= Problem to solve =
Copy the listing below letter for letter, passing over each picture.

= Data below =
......
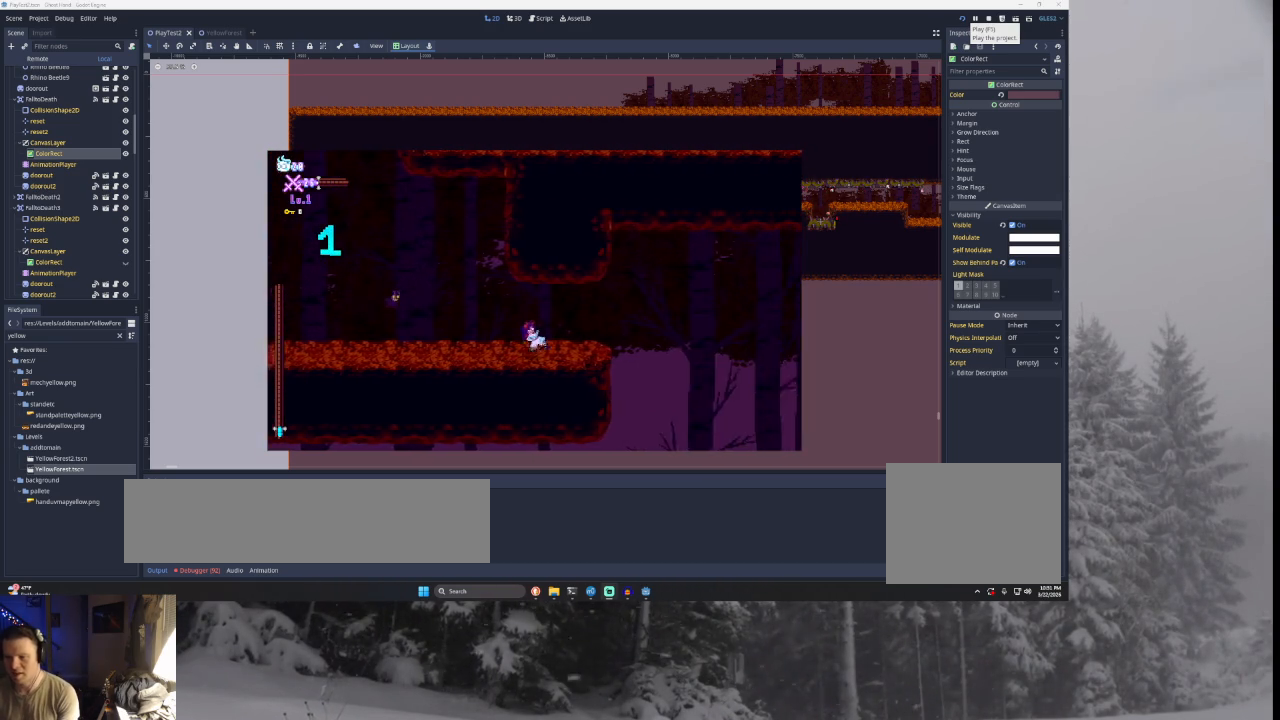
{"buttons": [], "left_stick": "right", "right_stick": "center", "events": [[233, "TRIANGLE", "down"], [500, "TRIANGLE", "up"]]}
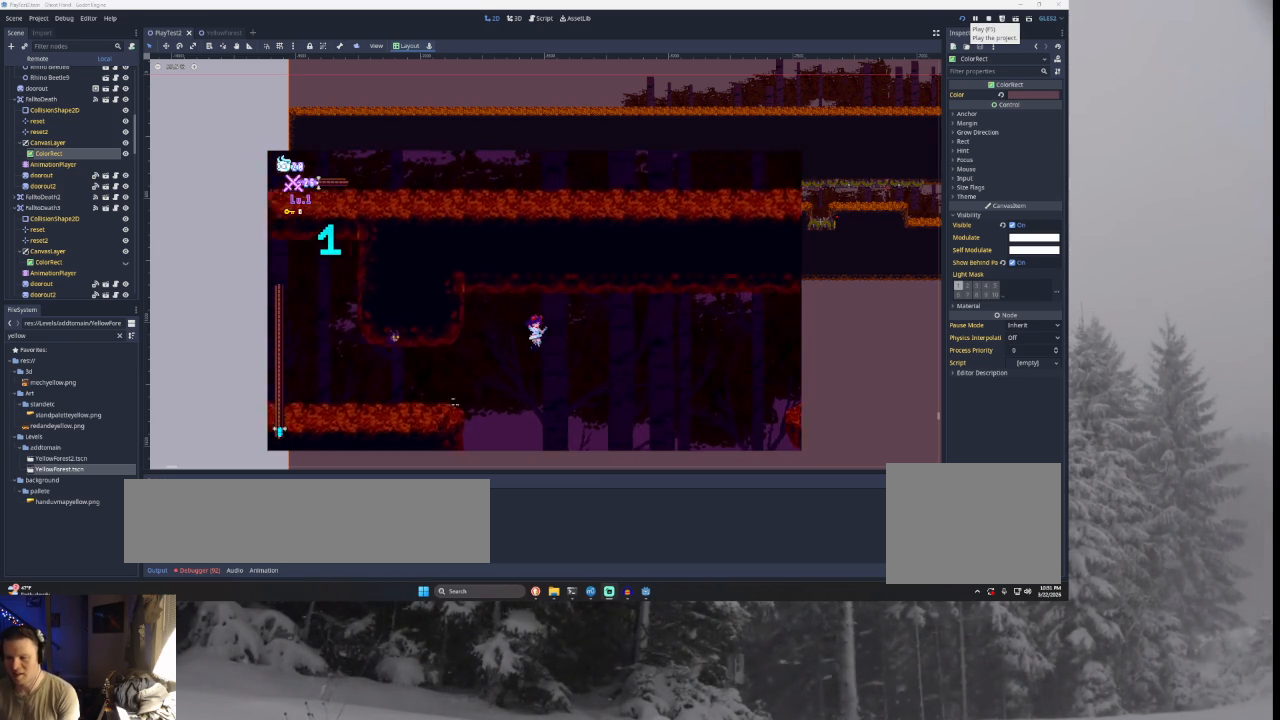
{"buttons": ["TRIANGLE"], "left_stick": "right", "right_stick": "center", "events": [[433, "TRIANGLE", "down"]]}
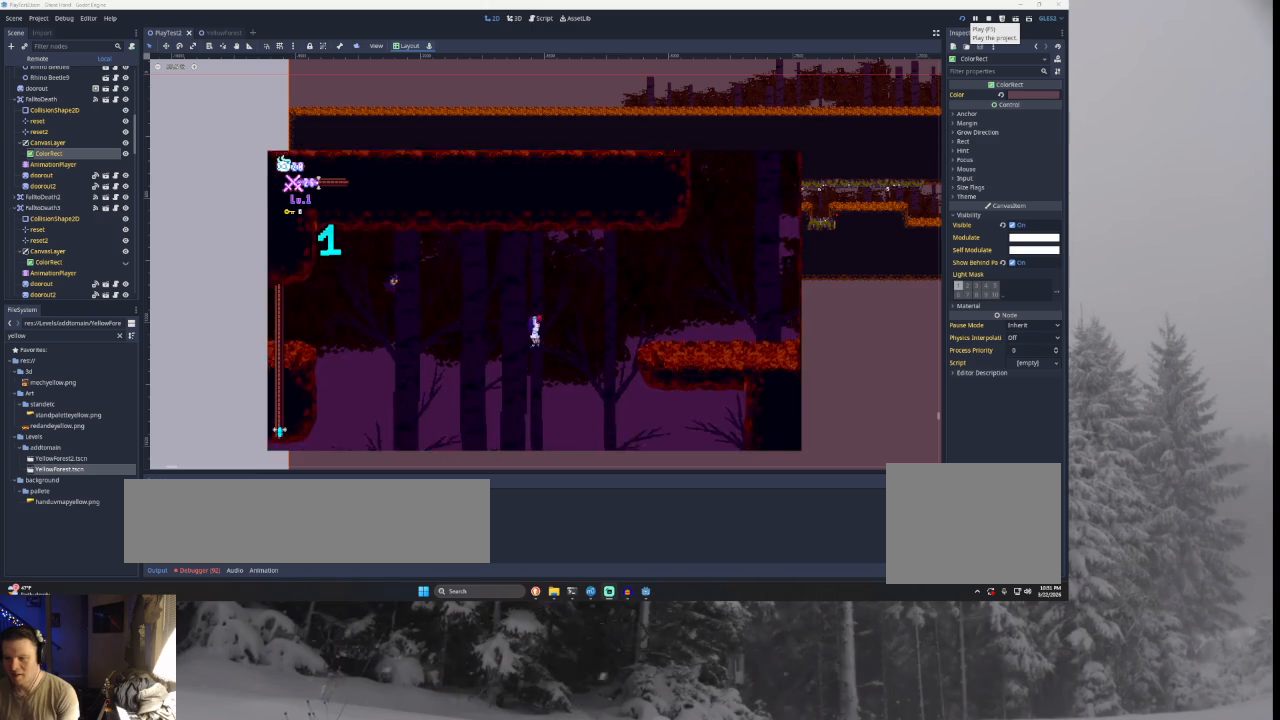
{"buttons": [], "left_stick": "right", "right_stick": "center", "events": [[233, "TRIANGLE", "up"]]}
......
= Output for this exercise =
{"buttons": [], "left_stick": "right", "right_stick": "center", "events": [[233, "TRIANGLE", "down"], [500, "TRIANGLE", "up"]]}
{"buttons": ["TRIANGLE"], "left_stick": "right", "right_stick": "center", "events": [[433, "TRIANGLE", "down"]]}
{"buttons": [], "left_stick": "right", "right_stick": "center", "events": [[233, "TRIANGLE", "up"]]}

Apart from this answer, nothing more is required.